MUHAMMADIYAH.OR.ID, YOGYAKARTA— Ahli Kajian Islam dan Gender, Lies Marcoes menyebut terkait dengan peran Muhammadiyah melalui Penolong Kesengsaraan Oemoem (PKO) dalam urusan kemanusiaan merupakan respon tepat yang diberikan Muhammadiyah terhadap masalah kesehatan bangsa.
Menurut Lies, masalah kesehatan yang mendera masyarakat selain disebabkan praktek-praktek kultural juga disebabkan oleh praktek struktural. Waktu itu meski Pemerintah Hindia Belanda melakukan politik etis, namun di sisi lain pajak yang dikenakan oleh pemerintah kolonial sangat tinggi. Hal itu berdampak pada rendahnya penyediaan makanan bergizi bagi anak-anak.
“Karena itu rakyat petani terutama mengalami kemiskinan yang luar biasa, dan dalam struktur keluarga yang timpang”. Tutur Lies di acara Seminar Nasional ‘Aisyiyah pada, Senin (11/6) secara hybrid.
Ketimpangan struktur keluarga menjadikan anak-anak perempuan dan difabel menjadi kelompok mustadh’afin. Mereka menjadi kelompok rentan di tengah kondisi sosial dan politik yang ‘menghisap’.
Muhammadiyah melalui PKO dan advokasi yang dilakukan oleh ‘Aisyiyah berjuang untuk menyelesaikan permasalahan tersebut, sampai sekarang. Relasi sosial dan politik terus berkembang, termasuk masalah-masalah yang dihadapi oleh masyarakat umum juga mengalami perubahan. Kekinian, sebagai buntut dari yang lalu-lalu, masalah yang krusial dan dihadapi oleh ‘Aisyiyah dan gerakan perempuan lain adalah masalah perkawinan anak.
“Perkawinan anak sudah dibahas, atau sudah diperjuangkan sejak masa seratus tahun lalu atau seratus lebih”. Imbuhnya.
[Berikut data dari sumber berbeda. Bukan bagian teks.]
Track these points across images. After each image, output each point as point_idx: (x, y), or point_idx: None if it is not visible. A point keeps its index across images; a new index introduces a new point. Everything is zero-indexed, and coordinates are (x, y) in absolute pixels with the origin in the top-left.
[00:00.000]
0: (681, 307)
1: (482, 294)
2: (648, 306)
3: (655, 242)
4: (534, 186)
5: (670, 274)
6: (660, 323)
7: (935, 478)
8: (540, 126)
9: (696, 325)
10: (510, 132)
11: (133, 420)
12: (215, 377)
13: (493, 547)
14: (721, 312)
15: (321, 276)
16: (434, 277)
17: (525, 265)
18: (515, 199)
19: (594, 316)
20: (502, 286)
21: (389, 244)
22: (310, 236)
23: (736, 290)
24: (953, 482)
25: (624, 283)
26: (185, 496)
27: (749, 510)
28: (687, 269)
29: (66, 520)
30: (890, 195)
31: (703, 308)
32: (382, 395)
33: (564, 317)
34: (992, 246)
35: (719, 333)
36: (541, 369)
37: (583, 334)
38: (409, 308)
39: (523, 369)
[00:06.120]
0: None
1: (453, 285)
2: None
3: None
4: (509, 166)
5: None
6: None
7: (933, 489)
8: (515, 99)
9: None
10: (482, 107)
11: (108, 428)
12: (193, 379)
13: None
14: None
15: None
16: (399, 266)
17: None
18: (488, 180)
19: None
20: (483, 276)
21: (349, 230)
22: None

Gerakan perempuan Indonesia telah concern pada masalah ini sejak jauh sebelum kemerdekaan, selain oleh ‘Aisyiyah jejaknya juga termuat dalam surat-surat yang ditulis oleh RA. Kartini. Termasuk masalah stunting atau kuntet pada anak merupakan masalah yang sudah mengakar pada kehidupan bangsa Indonesia.
“Stunting itu juga terjadi sejak masa bukan di belakangan ini, itu sejak masa kolonial di saat ‘Aisyiyah, di saat Muhammadiyah berdiri. Itu sebabnya Muhammadiyah mendirikan PKO,” ucap Lies.
Rendahnya ketersediaan makanan dan makanan bergizi itu terjadi lebih-lebih ketika masa pendudukan Jepang. Menurut Lies, di masa pendudukan Jepang terjadi ‘penghisapan’ yang sangat besar terhadap kekayaan bumi putera. Akibatnya kelaparan yang dalam di alami oleh anak-anak termasuk orang tua. Bagi anak-anak berdampak pada stunting atau kuntet.
“Politik etis yang sepertinya baik kepada masyarakat Indonesia, Bumi Putera pada waktu itu dengan menyediakan pendidikan, boleh berpolitik dan lain sebagainya. Tapi pada saat yang bersamaan Pemerintah Kolonial itu memaksakan penanaman Pohon Jarak yang menyebabkan orang tidak bisa makan ketela,” tuturnya.
Kesengsaraan umat terjadi bukan karena alam Indonesia tidak mampu memberi kepada rakyat Indonesia, tetapi lebih karena sistem politik yang menyebabkan kelaparan yang berakibat stunting.